OBSERVATIONS ON HEALTH CARE


While I do not support a public option in any government health care "reform", I must admit objectively that it would be more attractive if there was a cap limiting the amount of time a person could remain in a public plan. That was, after all the crux of Welfare Reform.

Welfare, without a cap led to intergenerational,endemic poverty. A public option without similiar caps would have risked citizens becoming permanently fixed in a government run plan. Placing a cap on the duration in a public plan would have provided the incentive to pursue private insurance for the individual. More importantly, it would provide a disincentive for businesses to dump their employees onto a new federal plan.
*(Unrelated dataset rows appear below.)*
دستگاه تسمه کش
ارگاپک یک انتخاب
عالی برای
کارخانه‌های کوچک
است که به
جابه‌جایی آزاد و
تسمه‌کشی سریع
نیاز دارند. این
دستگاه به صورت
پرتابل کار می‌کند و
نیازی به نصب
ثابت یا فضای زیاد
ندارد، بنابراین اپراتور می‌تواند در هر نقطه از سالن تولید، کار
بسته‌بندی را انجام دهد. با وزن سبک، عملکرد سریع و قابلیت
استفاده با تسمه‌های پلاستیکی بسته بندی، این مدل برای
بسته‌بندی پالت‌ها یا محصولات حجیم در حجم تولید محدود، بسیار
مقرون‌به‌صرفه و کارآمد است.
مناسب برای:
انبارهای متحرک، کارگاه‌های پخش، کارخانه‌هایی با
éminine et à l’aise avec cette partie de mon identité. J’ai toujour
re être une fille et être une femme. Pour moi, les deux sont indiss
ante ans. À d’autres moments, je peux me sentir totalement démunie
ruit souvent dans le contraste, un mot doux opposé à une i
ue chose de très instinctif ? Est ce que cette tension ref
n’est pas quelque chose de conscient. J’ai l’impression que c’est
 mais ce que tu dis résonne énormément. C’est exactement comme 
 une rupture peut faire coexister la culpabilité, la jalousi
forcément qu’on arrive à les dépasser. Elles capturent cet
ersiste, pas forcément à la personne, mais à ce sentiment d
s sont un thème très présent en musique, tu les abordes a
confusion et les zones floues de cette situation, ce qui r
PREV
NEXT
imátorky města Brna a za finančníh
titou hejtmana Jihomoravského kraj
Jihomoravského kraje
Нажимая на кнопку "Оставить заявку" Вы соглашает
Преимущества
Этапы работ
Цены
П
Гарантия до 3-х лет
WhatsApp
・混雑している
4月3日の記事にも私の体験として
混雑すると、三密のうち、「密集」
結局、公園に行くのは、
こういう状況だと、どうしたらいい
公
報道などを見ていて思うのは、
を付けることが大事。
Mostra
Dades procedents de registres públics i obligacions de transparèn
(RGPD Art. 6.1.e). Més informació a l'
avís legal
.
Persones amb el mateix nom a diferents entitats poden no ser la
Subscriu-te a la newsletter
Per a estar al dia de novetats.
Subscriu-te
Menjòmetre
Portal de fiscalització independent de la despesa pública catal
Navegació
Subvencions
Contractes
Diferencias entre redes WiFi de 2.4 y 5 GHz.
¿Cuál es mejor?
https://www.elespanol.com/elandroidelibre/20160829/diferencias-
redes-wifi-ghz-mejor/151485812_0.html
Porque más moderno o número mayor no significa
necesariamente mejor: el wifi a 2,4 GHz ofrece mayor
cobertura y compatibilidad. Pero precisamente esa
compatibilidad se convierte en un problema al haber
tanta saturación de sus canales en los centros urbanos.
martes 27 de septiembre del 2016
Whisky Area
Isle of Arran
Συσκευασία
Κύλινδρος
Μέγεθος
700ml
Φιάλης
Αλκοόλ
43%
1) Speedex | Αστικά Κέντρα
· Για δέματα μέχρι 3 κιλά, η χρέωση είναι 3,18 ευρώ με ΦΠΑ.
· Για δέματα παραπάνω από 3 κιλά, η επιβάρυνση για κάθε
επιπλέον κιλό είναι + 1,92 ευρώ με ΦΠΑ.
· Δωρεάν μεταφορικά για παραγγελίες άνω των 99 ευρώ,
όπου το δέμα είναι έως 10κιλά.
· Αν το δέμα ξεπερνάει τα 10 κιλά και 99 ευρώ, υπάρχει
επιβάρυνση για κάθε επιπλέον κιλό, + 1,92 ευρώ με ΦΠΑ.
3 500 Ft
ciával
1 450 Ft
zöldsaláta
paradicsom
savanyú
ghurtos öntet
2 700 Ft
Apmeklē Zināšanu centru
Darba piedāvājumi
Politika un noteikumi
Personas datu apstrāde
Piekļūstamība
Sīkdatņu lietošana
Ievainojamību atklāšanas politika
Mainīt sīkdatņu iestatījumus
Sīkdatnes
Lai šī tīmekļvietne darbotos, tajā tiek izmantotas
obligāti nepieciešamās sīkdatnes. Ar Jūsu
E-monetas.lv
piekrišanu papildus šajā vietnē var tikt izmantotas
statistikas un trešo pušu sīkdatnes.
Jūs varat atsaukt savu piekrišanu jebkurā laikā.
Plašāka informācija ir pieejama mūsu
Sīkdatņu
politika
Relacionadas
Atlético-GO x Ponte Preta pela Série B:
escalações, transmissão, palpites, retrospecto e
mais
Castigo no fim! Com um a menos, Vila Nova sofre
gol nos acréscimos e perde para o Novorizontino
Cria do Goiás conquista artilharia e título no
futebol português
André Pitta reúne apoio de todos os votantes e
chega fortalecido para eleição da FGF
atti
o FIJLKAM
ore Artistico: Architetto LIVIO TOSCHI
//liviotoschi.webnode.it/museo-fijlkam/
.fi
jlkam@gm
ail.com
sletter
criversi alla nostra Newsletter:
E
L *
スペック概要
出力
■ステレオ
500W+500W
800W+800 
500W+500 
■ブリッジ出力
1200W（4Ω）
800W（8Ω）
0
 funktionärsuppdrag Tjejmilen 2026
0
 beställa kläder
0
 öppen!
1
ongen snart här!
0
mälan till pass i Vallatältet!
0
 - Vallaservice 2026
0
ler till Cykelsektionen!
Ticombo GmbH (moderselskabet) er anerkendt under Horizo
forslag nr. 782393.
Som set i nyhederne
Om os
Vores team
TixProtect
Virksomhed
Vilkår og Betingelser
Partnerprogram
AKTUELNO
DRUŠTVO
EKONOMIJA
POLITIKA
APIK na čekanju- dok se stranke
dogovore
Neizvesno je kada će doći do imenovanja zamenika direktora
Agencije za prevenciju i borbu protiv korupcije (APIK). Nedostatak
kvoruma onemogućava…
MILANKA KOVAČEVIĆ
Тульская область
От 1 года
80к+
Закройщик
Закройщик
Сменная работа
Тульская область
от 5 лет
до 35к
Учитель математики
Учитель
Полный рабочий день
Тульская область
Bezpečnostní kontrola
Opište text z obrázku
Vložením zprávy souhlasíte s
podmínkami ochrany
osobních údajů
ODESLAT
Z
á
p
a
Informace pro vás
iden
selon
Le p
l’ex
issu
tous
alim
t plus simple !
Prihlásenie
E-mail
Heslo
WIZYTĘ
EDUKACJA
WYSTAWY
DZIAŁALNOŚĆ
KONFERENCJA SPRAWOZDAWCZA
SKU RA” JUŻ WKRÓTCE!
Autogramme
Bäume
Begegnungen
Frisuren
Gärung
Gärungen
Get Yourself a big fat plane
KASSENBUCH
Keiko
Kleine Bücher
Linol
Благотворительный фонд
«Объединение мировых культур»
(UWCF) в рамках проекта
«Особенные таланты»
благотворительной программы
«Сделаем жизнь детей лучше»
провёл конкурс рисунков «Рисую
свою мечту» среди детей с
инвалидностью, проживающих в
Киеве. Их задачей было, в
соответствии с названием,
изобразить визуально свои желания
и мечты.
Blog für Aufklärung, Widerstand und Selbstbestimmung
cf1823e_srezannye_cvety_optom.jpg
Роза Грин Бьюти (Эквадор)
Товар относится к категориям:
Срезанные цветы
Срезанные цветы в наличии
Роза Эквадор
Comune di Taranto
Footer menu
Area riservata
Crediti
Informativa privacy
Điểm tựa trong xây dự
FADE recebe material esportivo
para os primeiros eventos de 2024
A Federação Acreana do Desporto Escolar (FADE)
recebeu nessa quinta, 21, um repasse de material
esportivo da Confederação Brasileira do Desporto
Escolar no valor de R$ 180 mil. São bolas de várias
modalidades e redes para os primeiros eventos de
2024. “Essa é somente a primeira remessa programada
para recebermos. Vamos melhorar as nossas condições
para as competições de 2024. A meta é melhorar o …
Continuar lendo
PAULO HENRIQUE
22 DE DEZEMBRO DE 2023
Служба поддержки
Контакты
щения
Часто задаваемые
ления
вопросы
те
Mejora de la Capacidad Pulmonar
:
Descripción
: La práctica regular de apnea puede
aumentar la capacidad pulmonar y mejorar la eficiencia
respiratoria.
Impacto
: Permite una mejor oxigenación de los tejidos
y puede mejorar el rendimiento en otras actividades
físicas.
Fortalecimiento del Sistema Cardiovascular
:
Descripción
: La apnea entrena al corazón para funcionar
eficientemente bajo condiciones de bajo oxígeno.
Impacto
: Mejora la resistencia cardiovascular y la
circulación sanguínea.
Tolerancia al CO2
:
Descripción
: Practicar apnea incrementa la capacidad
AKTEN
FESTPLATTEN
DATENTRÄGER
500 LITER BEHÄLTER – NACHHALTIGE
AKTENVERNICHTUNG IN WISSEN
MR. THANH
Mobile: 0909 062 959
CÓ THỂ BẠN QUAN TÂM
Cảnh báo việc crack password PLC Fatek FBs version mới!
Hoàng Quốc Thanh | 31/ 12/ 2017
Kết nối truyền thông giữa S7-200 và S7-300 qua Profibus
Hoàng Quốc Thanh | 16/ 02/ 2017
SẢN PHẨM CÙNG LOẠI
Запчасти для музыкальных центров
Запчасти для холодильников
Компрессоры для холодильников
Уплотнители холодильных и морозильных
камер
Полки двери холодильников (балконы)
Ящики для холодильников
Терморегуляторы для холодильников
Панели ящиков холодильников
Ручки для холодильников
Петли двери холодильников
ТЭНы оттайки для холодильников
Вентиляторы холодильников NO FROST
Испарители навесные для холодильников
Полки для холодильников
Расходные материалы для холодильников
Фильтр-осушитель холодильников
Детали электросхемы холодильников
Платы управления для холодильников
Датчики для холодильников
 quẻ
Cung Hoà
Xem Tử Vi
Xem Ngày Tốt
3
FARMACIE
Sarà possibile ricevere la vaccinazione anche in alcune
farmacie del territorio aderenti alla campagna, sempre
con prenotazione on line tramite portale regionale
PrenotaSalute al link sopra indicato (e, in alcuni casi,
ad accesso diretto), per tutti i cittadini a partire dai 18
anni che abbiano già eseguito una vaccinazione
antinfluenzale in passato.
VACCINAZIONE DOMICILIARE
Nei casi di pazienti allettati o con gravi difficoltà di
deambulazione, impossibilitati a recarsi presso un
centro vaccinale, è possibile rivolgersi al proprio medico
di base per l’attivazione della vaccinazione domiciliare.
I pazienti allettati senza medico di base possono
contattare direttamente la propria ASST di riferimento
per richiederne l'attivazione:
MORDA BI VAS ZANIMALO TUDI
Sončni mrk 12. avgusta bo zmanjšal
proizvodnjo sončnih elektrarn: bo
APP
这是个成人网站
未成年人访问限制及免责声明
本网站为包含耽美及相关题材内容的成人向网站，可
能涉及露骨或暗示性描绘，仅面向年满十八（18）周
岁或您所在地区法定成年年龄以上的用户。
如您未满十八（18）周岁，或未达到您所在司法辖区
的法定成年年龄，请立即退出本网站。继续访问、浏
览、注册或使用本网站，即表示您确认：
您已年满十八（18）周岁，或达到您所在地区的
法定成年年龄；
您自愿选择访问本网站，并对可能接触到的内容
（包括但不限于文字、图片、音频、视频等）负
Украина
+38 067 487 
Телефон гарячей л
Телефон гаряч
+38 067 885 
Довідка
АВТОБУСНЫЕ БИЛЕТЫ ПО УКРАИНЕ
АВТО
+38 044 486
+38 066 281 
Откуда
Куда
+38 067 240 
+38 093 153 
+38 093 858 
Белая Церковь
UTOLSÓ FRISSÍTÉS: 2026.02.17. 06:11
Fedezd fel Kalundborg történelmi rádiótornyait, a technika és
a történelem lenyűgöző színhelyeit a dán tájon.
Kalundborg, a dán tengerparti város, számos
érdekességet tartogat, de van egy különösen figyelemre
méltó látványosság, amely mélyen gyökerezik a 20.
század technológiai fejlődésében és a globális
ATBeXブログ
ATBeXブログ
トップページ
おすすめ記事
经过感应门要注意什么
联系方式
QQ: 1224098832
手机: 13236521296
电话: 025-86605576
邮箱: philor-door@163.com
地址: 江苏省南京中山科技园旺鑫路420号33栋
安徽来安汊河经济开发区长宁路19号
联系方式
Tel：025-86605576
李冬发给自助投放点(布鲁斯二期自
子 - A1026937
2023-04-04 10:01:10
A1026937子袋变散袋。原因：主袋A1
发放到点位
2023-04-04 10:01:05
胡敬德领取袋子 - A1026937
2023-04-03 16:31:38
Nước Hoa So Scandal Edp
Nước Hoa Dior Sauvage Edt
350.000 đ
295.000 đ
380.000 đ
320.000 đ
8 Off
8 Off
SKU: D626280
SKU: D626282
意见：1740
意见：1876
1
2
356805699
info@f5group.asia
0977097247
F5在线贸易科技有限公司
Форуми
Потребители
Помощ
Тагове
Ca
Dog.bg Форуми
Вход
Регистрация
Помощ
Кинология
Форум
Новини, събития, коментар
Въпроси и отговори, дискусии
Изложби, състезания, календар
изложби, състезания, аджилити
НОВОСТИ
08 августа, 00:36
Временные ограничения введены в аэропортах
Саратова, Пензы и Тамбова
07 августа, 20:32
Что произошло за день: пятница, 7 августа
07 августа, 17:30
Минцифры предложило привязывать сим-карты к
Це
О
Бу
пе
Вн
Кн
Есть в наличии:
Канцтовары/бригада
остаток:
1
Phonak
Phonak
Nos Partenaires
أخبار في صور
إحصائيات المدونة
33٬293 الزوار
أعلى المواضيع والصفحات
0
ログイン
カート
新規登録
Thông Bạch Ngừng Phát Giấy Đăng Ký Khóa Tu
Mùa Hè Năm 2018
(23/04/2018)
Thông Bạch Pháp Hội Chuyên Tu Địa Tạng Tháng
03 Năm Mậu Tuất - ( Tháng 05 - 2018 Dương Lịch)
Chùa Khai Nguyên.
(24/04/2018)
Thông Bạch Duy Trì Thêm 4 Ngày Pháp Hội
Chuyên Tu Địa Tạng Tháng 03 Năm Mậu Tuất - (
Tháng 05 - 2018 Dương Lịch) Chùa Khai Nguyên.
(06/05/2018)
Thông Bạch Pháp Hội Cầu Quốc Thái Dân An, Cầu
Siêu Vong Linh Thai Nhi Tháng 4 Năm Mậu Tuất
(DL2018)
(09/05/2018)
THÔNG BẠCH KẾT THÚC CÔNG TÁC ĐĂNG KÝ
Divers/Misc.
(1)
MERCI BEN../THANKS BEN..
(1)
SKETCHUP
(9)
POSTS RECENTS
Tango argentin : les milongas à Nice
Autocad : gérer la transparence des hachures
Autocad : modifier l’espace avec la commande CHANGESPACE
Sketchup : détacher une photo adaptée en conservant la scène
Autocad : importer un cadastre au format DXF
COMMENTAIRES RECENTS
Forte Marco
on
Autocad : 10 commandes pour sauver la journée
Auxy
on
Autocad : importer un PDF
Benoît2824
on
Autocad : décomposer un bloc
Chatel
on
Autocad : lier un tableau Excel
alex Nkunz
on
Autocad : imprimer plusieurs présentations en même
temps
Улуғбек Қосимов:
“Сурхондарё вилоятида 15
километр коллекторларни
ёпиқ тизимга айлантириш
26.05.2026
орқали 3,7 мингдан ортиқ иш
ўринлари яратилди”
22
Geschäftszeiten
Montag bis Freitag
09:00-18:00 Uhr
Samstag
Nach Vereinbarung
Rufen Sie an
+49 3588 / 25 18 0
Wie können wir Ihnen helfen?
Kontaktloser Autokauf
Welfare Reform was signed by Democratic President Bill Clinton after being passed by a REpublican Congress led by Newt Gingrich and Trent Lott. They found a way to legislate real reform in spite of tremendous political and personal disagreements. It resulted in millions of Americans off the welfare rolls and into the workforce, which in some measure resulted in the economic boom of the mid to late 1990's.

It seems to me that the supporters of health care reform (presently) deprived themselves of the requisite objectivity to overcome larger objections. In short, tunnel vision. They thought they had the votes and discarded as unnecessary the need to placate those opponents who distrust such legislation as incrementally steering the nation towards a single payer, government run universal health care System.

I may be opposed to a public option, but I must admit it would be difficult to oppose such a plan if caps had been proposed on tenure in such a plan. 535 Representatives and Senators, a President and Bureacracy never considered this as a means to reach a compromise?